As of version 1.2.6, ceph-deploy reports the monitor status when it gets deployed, makes sure that the short version of the host matches the remote one and that the rank of the monitor is at an acceptable value.

But much more is coming up! There will be even more checks to catch common pitfalls and an easier way (single command) to just deploy all the monitors defined, wait for them to form quorum and finally gather keys.

That will hopefully provide better information as to what is going on when things don't work as expected and make it easier to deploy a few monitors.

Making all commands chatty

As great as it is having the install flag (along with a few others) to tell us what is going on remote hosts, there is still a few that need to be updated to use the newer connection utilities that bring remote verbosity levels up to par.

It has been crucial for install, osd, and mon and we are sure it will be for the rest of ceph-deploy.

Easier Rados Gateway deployment

It is currently not supported by ceph-deploy, but it is in the backlog, as soon as we have a packaged version of all the things needed for it, it will make it into the tool set.

This is a place where we need to draw a line into what the tool should do and we decided to rely on a package first and make ceph-deploy use that to deploy it second.

More and better documentation

It is another thing we need to improve on.
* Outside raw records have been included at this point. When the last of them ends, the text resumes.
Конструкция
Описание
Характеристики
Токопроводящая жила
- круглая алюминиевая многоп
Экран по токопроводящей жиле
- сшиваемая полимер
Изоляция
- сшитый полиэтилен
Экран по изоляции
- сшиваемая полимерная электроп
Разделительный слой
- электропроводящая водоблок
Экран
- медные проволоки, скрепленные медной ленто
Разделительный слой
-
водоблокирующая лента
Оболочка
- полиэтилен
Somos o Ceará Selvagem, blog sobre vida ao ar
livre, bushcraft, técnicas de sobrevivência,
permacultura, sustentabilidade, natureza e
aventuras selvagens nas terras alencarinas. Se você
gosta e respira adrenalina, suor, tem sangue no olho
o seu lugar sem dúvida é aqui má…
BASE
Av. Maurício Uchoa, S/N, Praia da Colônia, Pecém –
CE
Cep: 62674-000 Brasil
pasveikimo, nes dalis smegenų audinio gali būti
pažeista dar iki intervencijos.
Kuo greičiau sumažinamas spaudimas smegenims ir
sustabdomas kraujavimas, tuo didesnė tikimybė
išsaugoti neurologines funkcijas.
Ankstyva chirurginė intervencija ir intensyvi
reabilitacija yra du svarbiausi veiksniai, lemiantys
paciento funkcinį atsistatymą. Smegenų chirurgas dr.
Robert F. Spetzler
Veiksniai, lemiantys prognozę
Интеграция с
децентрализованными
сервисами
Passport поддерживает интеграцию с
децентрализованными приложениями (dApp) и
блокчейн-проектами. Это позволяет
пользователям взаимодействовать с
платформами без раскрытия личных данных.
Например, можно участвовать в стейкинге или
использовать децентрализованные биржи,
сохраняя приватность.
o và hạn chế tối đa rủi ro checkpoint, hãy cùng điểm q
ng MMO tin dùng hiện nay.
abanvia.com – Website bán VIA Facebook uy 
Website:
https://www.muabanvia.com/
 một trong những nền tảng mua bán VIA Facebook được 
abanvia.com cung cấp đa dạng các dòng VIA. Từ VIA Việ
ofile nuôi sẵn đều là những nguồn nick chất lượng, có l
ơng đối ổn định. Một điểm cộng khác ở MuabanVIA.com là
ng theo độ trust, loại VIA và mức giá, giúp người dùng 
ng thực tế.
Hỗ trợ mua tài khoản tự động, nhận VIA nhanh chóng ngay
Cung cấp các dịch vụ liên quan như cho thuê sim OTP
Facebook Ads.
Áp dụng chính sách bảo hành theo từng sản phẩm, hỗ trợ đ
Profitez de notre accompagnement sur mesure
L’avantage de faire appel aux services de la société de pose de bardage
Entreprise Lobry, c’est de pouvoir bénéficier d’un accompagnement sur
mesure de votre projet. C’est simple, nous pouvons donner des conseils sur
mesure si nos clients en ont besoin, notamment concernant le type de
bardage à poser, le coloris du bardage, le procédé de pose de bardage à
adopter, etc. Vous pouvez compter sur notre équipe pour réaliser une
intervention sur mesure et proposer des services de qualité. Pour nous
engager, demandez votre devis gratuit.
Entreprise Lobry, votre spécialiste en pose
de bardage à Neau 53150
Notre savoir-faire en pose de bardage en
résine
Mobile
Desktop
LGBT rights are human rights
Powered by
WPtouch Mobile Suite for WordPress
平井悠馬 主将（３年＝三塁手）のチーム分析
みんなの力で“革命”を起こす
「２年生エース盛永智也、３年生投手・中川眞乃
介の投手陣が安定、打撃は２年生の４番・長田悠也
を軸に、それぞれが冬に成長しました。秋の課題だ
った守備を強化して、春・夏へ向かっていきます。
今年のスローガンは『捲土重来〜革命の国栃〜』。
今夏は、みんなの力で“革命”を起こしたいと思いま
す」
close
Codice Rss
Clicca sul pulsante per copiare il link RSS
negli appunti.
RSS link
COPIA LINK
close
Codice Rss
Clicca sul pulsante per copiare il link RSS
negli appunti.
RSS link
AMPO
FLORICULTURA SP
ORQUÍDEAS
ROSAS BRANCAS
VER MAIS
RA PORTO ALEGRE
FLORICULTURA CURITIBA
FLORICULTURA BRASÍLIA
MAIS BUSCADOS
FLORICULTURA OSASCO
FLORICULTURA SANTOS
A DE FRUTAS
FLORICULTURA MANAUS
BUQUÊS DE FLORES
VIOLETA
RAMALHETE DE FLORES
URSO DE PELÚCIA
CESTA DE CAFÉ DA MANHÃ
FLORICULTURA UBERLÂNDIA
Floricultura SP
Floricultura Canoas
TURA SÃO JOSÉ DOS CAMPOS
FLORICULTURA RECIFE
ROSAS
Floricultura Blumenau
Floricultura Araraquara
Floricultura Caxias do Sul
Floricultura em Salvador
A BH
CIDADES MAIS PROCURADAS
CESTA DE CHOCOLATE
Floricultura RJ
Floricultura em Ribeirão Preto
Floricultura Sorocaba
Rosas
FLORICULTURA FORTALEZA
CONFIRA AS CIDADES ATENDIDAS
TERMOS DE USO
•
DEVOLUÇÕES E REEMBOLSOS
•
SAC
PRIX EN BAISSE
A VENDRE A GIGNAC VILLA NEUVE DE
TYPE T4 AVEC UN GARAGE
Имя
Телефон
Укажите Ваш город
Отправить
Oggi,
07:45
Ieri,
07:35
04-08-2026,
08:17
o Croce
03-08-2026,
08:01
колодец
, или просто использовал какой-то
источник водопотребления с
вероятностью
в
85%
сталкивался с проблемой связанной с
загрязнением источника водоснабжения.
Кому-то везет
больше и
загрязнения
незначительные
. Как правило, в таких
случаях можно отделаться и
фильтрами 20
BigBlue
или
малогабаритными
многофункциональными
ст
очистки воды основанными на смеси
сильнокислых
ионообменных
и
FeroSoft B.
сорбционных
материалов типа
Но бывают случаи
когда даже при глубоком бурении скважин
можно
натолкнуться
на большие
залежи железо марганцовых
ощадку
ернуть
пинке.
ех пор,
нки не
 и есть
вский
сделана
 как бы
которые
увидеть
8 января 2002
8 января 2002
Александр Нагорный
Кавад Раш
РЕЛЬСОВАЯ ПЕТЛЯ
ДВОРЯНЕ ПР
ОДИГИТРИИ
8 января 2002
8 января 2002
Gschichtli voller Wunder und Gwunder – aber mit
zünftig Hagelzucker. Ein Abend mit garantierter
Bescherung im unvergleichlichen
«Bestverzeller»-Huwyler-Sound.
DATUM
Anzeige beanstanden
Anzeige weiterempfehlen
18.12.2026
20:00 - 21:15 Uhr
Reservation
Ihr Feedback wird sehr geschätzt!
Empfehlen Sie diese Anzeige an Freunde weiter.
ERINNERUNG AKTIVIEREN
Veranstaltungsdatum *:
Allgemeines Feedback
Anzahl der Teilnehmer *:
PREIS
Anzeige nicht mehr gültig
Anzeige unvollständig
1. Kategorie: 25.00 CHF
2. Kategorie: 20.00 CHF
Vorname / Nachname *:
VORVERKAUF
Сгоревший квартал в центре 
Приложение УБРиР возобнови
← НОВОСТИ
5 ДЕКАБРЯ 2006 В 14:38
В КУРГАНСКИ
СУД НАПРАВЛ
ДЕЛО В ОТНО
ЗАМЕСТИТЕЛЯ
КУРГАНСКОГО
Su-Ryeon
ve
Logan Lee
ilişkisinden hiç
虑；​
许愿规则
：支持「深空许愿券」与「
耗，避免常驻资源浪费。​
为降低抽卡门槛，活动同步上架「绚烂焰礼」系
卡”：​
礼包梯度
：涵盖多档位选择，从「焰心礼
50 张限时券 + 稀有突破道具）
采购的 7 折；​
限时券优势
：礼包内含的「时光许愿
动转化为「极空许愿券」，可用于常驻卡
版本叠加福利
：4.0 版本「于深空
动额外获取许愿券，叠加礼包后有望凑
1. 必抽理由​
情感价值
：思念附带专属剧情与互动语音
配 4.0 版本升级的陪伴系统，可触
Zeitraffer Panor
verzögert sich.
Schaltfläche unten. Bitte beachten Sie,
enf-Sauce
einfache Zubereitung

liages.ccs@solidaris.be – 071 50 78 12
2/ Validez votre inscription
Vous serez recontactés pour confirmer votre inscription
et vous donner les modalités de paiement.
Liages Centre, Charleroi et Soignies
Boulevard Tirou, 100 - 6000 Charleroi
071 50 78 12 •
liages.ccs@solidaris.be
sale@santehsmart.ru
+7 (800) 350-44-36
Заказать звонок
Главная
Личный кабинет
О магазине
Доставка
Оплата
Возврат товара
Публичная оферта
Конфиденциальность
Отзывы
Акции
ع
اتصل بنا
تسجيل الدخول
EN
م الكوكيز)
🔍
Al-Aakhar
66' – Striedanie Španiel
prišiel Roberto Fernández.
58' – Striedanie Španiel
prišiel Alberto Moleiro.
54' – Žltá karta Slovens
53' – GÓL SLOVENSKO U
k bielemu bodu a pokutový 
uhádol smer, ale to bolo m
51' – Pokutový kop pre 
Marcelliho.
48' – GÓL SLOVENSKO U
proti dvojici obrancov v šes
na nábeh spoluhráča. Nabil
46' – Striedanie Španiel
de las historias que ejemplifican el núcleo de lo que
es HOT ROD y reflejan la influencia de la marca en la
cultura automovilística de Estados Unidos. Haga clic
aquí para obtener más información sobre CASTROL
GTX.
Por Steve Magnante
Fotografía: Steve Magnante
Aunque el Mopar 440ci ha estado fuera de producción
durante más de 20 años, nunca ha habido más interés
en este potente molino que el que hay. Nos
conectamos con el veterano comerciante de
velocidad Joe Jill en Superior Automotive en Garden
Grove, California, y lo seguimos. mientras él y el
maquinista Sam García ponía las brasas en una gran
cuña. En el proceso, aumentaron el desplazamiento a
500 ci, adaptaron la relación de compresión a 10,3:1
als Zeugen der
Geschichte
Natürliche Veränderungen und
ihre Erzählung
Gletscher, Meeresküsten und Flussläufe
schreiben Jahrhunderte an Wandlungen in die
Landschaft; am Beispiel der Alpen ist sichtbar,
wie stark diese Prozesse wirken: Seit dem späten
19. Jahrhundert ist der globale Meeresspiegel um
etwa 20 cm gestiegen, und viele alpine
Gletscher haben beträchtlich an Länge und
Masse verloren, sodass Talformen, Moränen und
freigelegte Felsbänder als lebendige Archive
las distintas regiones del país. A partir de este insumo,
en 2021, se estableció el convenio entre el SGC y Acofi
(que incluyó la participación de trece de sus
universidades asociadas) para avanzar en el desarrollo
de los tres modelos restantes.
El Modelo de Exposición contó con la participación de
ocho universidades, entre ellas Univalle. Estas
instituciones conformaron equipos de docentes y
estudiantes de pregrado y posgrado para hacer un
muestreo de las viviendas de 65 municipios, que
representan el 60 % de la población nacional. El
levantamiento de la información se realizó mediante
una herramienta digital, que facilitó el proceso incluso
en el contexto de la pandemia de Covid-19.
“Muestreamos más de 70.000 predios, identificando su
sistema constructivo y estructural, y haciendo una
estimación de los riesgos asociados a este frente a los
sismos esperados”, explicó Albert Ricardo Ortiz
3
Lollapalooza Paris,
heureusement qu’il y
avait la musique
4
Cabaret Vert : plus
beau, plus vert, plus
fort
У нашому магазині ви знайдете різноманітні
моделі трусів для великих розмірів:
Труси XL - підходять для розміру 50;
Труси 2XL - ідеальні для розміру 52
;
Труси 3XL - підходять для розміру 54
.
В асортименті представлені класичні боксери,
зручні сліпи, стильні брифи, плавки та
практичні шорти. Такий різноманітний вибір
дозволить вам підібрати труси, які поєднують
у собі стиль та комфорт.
We are very close to having most internals properly documented to auto-generate documentation, but commands and mostly other user-facing options and combinations are in need of attention. As we move to a more stable phase, you should count on outstanding docs.

And finally…

It has been a tremendous amount of work to get this little tool up to speed and behaving nicely while maintaining its usefulness, there is still much to do and a lot to improve! Stay tuned (and stay patient!) while the regular releases start to get better, improving the previous version by leaps and bounds.

Make sure you udpate. Every release gets on average about 5-10 bug fixes, which is why we try to release as often as possible.

Hopefully ceph-deploy will be much nicer to work with and will make it easier to deal with errors.